Start of Block
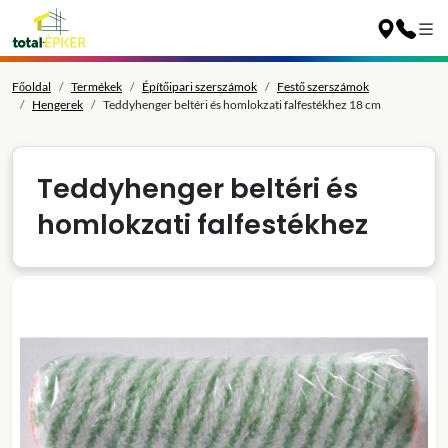
Főoldal
Termékek
Építőipari szerszámok
Festő szerszámok
Hengerek
Teddyhenger beltéri és homlokzati falfestékhez 18 cm
Teddyhenger beltéri és
homlokzati falfestékhez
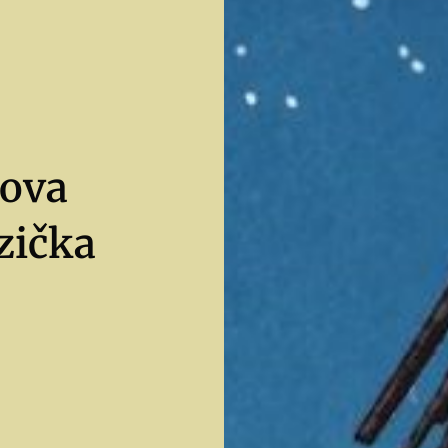
nova
zička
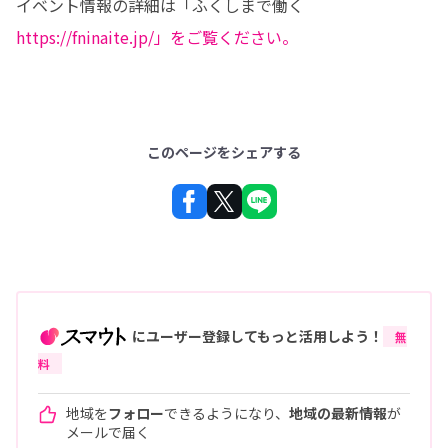
イベント情報の詳細は「ふくしまで働く
https://fninaite.jp/」をご覧ください。
このページをシェアする
にユーザー登録してもっと活用しよう！
無
料
地域を
フォロー
できるようになり、
地域の最新情報
が
メールで届く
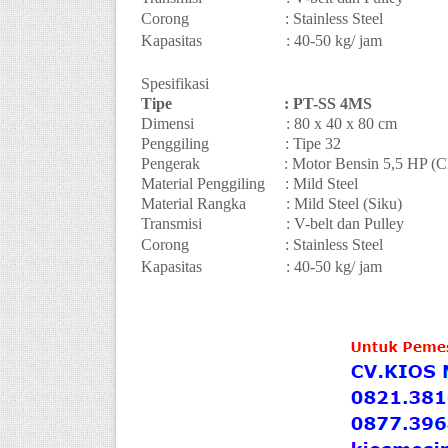
Corong
: Stainless Steel
Kapasitas
:
4
0-
5
0 kg/ jam
Spesifikasi
Tipe
: PT-SS 4MS
Dimensi
: 80 x 40 x 80 cm
Penggiling
: Tipe 32
Pengerak
: Motor Bensin 5,5 HP (C
Material Penggiling
: Mild Steel
Material Rangka
: Mild Steel (Siku)
Transmisi
: V-belt dan Pulley
Corong
: Stainless Steel
Kapasitas
:
4
0-
5
0 kg/ jam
End of Block
◆ **Goal of the exercise**:
Output the listing above in full and exactly, with pictures excluded.

◆ **Task result**:
Főoldal
Termékek
Építőipari szerszámok
Festő szerszámok
Hengerek
Teddyhenger beltéri és homlokzati falfestékhez 18 cm
Teddyhenger beltéri és
homlokzati falfestékhez
nova
zička
イベント情報の詳細は「ふくしまで働く
https://fninaite.jp/」をご覧ください。
このページをシェアする
にユーザー登録してもっと活用しよう！
無
料
地域を
フォロー
できるようになり、
地域の最新情報
が
メールで届く
Corong
: Stainless Steel
Kapasitas
:
4
0-
5
0 kg/ jam
Spesifikasi
Tipe
: PT-SS 4MS
Dimensi
: 80 x 40 x 80 cm
Penggiling
: Tipe 32
Pengerak
: Motor Bensin 5,5 HP (C
Material Penggiling
: Mild Steel
Material Rangka
: Mild Steel (Siku)
Transmisi
: V-belt dan Pulley
Corong
: Stainless Steel
Kapasitas
:
4
0-
5
0 kg/ jam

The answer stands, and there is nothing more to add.